Opposition in their campaigns emphasizes the corruption of Museveni’s National Resistance Movement. Access to information during this so-called “scientific election” will be directly linked to unequal access to electricity and mobile phone subscriptions. Electricity in homes is largely restricted to homes near Kampala, which limits rural voters in accessing information via TV and the internet.
Another category of voters who have been hostage to Uganda’s past and therefore continue to vote for the NRM are the women. The history of women marginalization and oppression received concerted international attention just when the NRM came into power in Uganda.
The Museveni administration uses donor support to protect its interests. Uganda provided a buffer against “rogue state” Sudan and a channel through which to support the southern SPLA rebels.

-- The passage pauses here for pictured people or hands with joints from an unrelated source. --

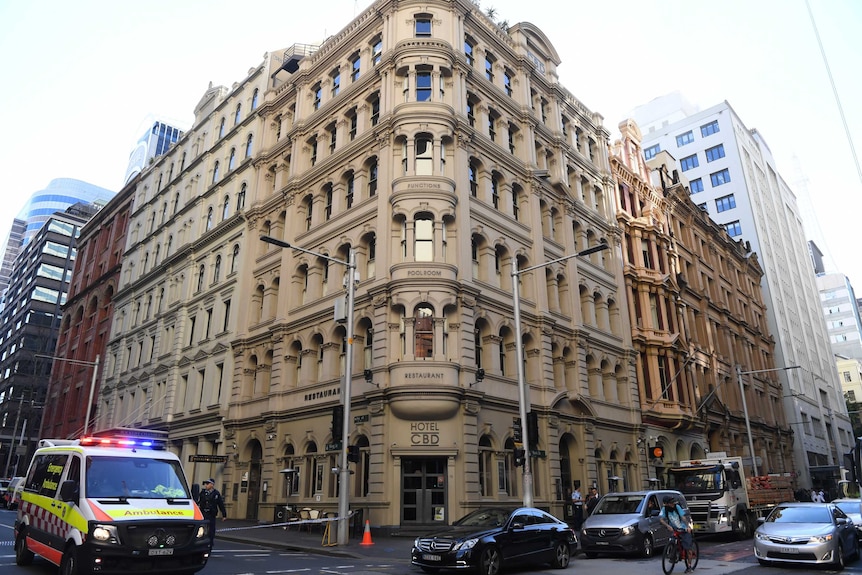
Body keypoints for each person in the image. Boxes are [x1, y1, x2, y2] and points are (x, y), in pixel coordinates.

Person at [659, 496, 694, 573]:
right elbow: (661, 519)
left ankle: (689, 566)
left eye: (673, 502)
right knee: (672, 540)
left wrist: (688, 526)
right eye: (671, 503)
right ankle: (673, 555)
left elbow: (683, 517)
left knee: (688, 548)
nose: (673, 504)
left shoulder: (677, 507)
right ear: (666, 504)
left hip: (683, 529)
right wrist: (668, 526)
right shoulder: (665, 509)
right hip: (674, 529)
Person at [198, 479, 227, 546]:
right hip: (203, 513)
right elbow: (198, 502)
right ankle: (202, 542)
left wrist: (224, 514)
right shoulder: (202, 493)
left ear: (212, 485)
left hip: (211, 514)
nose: (206, 485)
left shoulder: (216, 493)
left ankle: (210, 542)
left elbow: (220, 504)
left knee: (211, 529)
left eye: (208, 484)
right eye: (206, 484)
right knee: (202, 528)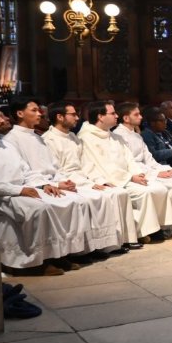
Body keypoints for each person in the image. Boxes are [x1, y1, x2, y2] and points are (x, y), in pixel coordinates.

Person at [4, 98, 125, 255]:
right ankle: (67, 252)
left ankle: (96, 246)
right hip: (36, 185)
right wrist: (49, 184)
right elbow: (24, 171)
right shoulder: (12, 140)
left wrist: (62, 181)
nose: (40, 113)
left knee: (99, 196)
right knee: (78, 200)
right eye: (34, 110)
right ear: (20, 113)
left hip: (57, 181)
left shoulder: (38, 137)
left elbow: (53, 167)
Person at [0, 107, 95, 276]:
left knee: (63, 199)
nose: (3, 120)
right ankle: (32, 262)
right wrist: (20, 189)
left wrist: (42, 185)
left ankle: (57, 254)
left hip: (21, 190)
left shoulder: (5, 144)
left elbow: (26, 170)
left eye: (2, 116)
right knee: (40, 208)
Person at [44, 102, 144, 248]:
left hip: (83, 178)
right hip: (68, 181)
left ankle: (121, 240)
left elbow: (87, 164)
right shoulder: (48, 139)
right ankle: (95, 247)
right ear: (59, 117)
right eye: (73, 114)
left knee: (115, 192)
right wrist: (85, 183)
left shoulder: (72, 137)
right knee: (107, 195)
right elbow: (55, 170)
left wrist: (99, 180)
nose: (77, 118)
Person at [78, 101, 172, 242]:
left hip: (127, 177)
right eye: (112, 113)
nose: (117, 116)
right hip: (112, 179)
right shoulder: (87, 137)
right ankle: (149, 232)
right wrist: (130, 177)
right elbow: (102, 165)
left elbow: (129, 158)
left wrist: (136, 173)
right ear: (100, 117)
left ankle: (153, 228)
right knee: (145, 192)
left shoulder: (114, 136)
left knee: (159, 188)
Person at [115, 102, 172, 236]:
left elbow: (149, 158)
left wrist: (166, 170)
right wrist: (155, 173)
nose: (141, 117)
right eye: (137, 114)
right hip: (138, 172)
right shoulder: (118, 136)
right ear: (126, 118)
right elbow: (129, 163)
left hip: (149, 168)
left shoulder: (136, 135)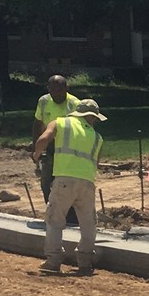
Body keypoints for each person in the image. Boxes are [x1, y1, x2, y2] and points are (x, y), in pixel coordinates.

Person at [33, 96, 106, 275]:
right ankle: (85, 261)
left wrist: (36, 154)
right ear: (92, 117)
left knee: (55, 220)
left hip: (64, 180)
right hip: (87, 182)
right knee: (88, 223)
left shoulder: (60, 123)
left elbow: (43, 140)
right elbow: (96, 161)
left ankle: (53, 260)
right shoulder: (97, 137)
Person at [29, 74, 82, 204]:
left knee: (66, 180)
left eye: (59, 91)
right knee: (46, 180)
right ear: (48, 89)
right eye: (52, 91)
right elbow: (38, 123)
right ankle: (51, 208)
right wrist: (36, 146)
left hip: (69, 146)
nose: (56, 94)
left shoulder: (74, 104)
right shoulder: (44, 101)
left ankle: (70, 210)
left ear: (66, 88)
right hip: (50, 144)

At the same time, President Yoweri Museveni has been vocal in branding presidential challenger Bobi Wine and his supporters as “foreign agents” or backed by “foreign elements”. So, the regime relying on donor aid yet accuses the opposition of being “foreign agents”.
Washington’s desire to see a better human rights record in Uganda is firmly rooted in the country’s own constitution and legal code, which prevent torture and enshrine the right to freely assemble and express viewpoints that may not be in accordance with those of President Museveni.